Israeli troops have started pulling out of some neighborhoods of the West Bank towns of Ramallah and Nablus. The moves come on the third-day of relative calm and amid signals of easing tensions.

Israeli and Palestinian security officials met overnight in their first face-to-face consultations since Yasser Arafat appealed Sunday for an end to militant attacks against Israelis.

Government advisor Zalman Shoval has said there is some promise of progress. He says Israel has offered to pull its troops out of Palestinian areas on a case-by-case basis.

"If they were to choose any of the Palestinian towns they wanted - up to them to decide which one - and to take care of the security situation in those towns, namely to arrest the terrorists and destroy the infrastructure and close the offices, etc. They could do this by their own volition, so to say, and we would not interfere. We would actually move out," he said.

Jibril Rajoub, who heads preventive security on the West Bank has said no progress was made in the meeting. He said the crackdown on militant violence is to enforce the cease-fire and is not dictated by Israel.
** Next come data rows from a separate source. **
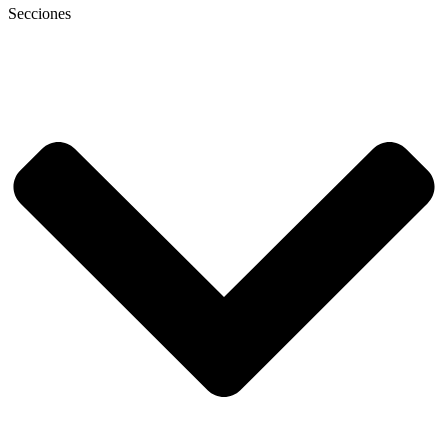
Secciones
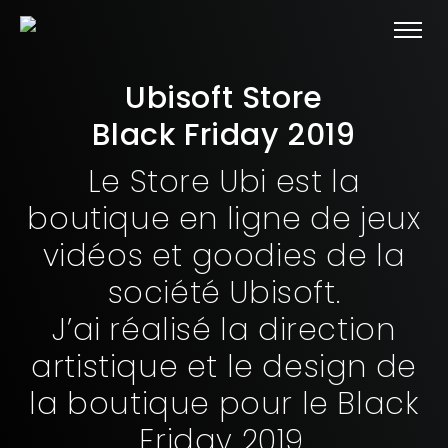
Ubisoft Store
Black Friday 2019
Le Store Ubi est la
boutique en ligne de jeux
vidéos et goodies de la
société Ubisoft.
J’ai réalisé la direction
artistique et le design de
la boutique pour le Black
Friday 2019.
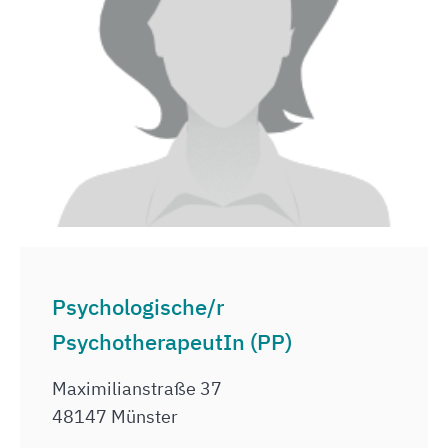
Psychologische/r
PsychotherapeutIn (PP)
Maximilianstraße 37
48147 Münster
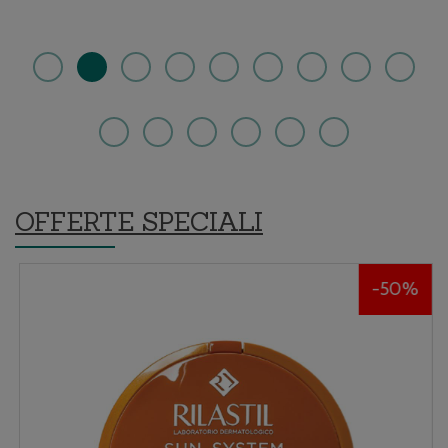
carrello
wishlist
2IN1
OFFERTE SPECIALI
50%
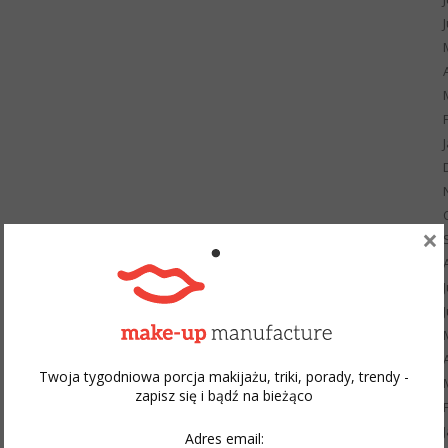
×
Twoja tygodniowa porcja makijażu, triki, porady, trendy -
zapisz się i bądź na bieżąco
Adres email:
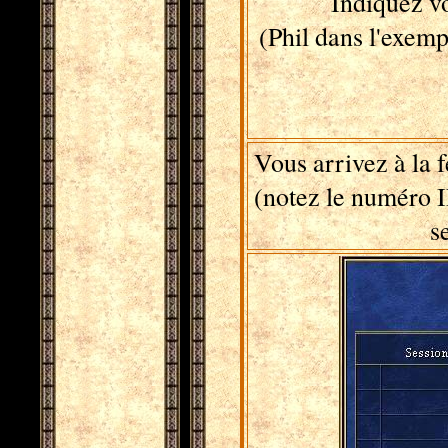
Indiquez vo
(Phil dans l'exemp
Vous arrivez à la f
(notez le numéro IP
s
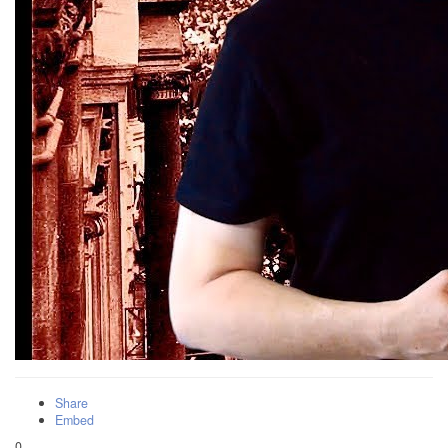
Share
Embed
0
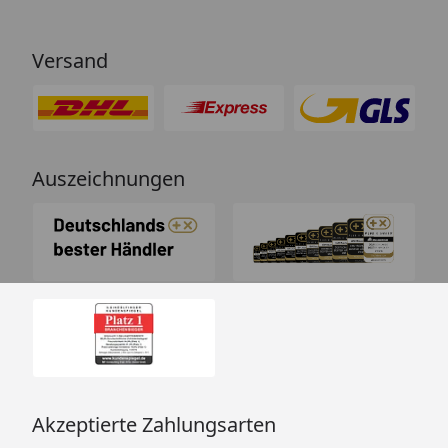
Versand
Auszeichnungen
Akzeptierte Zahlungsarten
Mr. Shoval says only that Israel is waiting for an official response to its proposal.

Israel has demanded that Yasser Arafat crack down on extremist violence, but complains he is not doing enough. Mr. Arafat publicly appealed on Sunday for an end to militant attacks on Israelis. Mr. Shoval says Israel remains skeptical.

"The Israeli government has said very clearly - the Prime Minister and the Foreign Minister - that actions will have to speak, not words," he said.

There has been a lull in the violence since Mr. Arafat's speech, but earlier in the day Hamas supporters in Gaza prevented the police from arresting a key leader of the militant Islamic movement.

Mr. Arafat already has put Hamas' spiritual leader under house detention and closed down several Hamas offices in Gaza. But Hamas and other militant groups have rejected Mr. Arafat's appeal to end their attacks against Israeli civilians.